Vassallık temelde siyasi, sömürgelik genelde iktisadi bir durumdur.
ABD eskiden İngiltere’nin iktisadi sömürgesiyken, onu 2. Dünya Savaşı’ndan
sonra siyasi vassalı yapmıştır. İngiltere, 2 dünya savaşı ve sömürgelerinin
gelirlerini yitirmesi, artı harcamaları (bugün bile) hala sürdürmesi nedeniyle,
iktisadi olarak da ayrıca sömürge sayılabilir bugün için.
Türkiye, 2. Dünya Savaşı’ndan ve özellikle de Kore Savaşı’ndan sonra,
ABD’nin vassalı olmuştur / yapılmıştır. Bunu başlatan İnönü ise, kesinleştiren
ve derinleştiren Menderes ve Bayar olmuştur. O zamanlar, NATO’nun askeri ayağı
olmakla, iktisadi sorun yaşarken, 1980’lerden başlayarak ABD’nin tüm dünyayı
sömürgeleştirmesinin bir sonucu olarak, elinde hiçbir KİT’i, bankası, borsası,
büyük şirketi olmayan dımdızlak bir ülke konumuna transfer olduk.
Bunun için de, 50 milyon arabayı, 150 milyon cep telefonunu, ve 2 milyon
PC’yi çöpe attık yalnızca. 50 milyon arabanın tek başına 1 trilyon dolar ettiğini
vurgularız ki bu da bizim Özal’dan beridir israf ettiğimiz para demek.
Hem sömürge, hem vassal olmak yalnızca bize özgü bir başarı değil. koskoca
AB bile tepetaklak giti / götürüldü. Bugün sosyalist geçinen Fransa
cumhurbaşkanı ABD’nin peşinden Suriye’ye girmeye hazır. İngiliz Blair ise, az
kaldı gereksiz yere (dezenformasyonla) Irak Savşaı’na girmekle yargılanıyordu:
Ona sol bile denemiyor. Thatcher hiç olmazsa ‘Iron Lady’ oldu.
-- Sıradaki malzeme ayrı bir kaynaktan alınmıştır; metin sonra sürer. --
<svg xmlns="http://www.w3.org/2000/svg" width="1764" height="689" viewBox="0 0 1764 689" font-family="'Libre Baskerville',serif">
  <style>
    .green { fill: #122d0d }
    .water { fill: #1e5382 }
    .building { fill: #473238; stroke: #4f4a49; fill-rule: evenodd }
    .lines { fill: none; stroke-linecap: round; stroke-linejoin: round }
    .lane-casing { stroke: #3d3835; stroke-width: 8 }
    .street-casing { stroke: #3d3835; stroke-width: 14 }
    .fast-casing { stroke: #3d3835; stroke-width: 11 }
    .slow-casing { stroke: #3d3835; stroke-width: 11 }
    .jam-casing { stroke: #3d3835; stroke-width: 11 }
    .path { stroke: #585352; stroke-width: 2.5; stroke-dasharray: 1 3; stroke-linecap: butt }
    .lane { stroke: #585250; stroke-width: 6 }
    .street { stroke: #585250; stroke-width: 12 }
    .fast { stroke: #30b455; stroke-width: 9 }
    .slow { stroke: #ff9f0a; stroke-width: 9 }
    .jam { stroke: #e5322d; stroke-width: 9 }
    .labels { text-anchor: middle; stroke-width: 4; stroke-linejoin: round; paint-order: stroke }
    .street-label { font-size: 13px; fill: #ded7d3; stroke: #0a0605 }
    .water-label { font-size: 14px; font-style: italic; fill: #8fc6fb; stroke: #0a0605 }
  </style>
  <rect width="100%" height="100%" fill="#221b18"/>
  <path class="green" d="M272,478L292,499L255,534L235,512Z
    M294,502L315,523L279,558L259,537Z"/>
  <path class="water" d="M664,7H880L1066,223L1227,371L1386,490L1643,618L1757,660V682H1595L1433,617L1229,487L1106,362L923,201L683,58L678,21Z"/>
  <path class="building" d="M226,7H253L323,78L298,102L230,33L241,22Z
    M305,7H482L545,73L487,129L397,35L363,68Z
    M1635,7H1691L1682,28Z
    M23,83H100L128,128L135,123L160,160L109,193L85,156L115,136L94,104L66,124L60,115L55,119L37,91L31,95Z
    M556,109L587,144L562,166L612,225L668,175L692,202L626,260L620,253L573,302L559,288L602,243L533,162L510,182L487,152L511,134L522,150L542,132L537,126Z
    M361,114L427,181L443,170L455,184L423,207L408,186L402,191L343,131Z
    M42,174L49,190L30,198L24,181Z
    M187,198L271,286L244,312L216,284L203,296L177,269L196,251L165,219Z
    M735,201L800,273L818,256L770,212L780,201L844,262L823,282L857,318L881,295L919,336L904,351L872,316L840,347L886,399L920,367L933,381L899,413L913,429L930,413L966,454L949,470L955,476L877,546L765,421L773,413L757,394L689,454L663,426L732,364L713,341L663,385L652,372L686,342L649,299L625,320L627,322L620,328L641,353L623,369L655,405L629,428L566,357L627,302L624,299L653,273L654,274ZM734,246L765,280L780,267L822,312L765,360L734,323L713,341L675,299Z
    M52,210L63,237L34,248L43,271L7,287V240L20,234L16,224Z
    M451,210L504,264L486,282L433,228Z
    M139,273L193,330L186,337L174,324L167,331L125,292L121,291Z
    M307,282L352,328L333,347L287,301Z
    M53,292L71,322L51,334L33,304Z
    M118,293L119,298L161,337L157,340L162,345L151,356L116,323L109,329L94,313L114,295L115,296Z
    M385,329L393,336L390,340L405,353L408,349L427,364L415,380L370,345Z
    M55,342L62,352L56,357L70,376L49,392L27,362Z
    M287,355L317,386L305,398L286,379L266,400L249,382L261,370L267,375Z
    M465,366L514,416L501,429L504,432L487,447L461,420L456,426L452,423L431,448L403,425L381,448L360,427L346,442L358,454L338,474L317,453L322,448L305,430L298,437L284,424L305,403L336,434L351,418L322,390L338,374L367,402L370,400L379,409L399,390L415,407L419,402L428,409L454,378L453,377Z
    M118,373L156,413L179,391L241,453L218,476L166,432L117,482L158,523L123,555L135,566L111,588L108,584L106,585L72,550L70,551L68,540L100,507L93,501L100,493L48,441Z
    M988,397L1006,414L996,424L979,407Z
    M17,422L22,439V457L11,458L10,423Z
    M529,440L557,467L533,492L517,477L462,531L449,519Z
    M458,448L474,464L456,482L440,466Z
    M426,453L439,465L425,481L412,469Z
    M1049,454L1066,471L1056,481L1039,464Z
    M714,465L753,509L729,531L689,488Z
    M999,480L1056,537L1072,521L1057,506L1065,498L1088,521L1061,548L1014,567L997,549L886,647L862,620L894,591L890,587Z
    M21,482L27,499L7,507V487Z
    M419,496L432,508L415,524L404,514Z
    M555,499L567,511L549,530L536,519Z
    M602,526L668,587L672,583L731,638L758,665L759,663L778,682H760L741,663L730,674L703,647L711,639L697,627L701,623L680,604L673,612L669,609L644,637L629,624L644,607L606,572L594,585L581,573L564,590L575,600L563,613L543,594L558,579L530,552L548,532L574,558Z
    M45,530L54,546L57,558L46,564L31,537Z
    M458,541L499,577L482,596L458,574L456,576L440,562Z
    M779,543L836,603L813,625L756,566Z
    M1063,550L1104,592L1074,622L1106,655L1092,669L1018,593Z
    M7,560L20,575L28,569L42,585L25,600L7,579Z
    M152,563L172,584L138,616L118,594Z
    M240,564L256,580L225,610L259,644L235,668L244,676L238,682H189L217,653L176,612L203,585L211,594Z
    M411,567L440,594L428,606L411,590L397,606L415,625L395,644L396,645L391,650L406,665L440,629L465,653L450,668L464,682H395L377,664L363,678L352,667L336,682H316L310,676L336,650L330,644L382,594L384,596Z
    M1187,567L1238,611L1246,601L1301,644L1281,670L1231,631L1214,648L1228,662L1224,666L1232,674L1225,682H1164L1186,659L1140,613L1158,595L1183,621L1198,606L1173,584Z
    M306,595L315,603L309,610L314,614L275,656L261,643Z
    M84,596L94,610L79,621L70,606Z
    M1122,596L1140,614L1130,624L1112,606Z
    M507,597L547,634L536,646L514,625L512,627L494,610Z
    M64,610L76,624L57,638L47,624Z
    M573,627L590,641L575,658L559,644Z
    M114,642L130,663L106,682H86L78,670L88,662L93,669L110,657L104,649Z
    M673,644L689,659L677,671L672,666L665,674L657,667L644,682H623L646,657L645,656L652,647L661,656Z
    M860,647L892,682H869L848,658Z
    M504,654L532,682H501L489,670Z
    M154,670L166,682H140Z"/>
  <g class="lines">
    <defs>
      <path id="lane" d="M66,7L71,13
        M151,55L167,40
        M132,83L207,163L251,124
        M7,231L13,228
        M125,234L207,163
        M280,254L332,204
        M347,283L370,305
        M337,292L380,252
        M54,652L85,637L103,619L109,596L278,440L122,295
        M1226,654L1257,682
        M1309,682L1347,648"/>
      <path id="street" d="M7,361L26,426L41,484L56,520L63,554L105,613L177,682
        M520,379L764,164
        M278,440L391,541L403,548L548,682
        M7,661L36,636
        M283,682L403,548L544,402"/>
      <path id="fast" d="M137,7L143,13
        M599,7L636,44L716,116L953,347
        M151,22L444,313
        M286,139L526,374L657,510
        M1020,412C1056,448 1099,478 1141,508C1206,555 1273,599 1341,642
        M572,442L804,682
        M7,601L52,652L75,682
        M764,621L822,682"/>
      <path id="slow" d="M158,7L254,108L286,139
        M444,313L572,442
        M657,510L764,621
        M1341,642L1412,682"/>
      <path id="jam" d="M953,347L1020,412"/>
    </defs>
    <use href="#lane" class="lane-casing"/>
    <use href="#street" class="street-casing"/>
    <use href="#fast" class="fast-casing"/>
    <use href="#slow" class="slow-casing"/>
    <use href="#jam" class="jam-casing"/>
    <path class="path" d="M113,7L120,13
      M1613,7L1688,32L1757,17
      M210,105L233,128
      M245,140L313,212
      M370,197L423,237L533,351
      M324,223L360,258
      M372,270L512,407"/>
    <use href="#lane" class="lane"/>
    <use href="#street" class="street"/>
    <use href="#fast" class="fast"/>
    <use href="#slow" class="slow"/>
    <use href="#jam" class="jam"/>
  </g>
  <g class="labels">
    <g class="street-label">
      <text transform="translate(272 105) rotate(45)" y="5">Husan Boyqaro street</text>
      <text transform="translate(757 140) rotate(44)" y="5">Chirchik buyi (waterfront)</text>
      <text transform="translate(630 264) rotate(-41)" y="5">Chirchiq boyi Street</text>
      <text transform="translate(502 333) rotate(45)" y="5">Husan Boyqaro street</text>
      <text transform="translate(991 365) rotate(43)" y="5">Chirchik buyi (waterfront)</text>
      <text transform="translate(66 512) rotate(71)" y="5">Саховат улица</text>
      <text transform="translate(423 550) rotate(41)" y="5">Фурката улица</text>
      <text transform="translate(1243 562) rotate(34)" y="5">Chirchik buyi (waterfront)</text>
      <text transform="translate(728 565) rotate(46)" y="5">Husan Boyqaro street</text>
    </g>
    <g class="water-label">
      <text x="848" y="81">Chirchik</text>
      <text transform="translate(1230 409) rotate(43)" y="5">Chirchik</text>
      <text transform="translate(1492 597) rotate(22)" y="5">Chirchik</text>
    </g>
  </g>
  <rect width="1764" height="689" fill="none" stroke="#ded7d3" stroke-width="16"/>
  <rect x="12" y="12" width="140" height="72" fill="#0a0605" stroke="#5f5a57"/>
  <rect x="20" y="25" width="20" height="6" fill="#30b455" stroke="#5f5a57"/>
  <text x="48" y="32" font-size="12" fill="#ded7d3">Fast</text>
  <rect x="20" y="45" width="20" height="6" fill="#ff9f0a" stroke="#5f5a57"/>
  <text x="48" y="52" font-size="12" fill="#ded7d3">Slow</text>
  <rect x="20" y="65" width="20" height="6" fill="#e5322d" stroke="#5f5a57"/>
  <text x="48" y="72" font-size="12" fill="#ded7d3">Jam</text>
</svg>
O ise, 10 yıl
boyunca ABD başkanlarının köpeği olarak karikatürize edildi.
Soğuk Savaş dönemi dünyası 2 kutupluydu ve herkes bu durumdan yaka
silkmişti. Sonra görüldü ki tek kutupluluk daha da beter imiş.
ABD’nin dünya hegemonyası veya jandarmalığı, tarihin görebileceği en kötü
örnek değil. ABD, her ne kadar 1950-2010 arasında 8-10 milyon sivili
bombalayarak öldürdüyse de, 7 milyarlık bir dünyada bu o kadar önemli olmuyor
ve doğum kontrolü yerine, ölüm kontrolü oluyor yalnızca.
ABD’nin akil adamları iktidardan emekli olunca, kafasına taş düşen Rin Tin
Tin gibi, birden gerçeğe ayıveriyorlar. ABD’nin durumunu en açıkseçik olarak
da, onlar dilegetirmiş durumda. Ne de olsa, gerçeği söyelse de yeni it eski
akil iti ısırmaz. Isırmak isteyebilir ama dişleri yetmez.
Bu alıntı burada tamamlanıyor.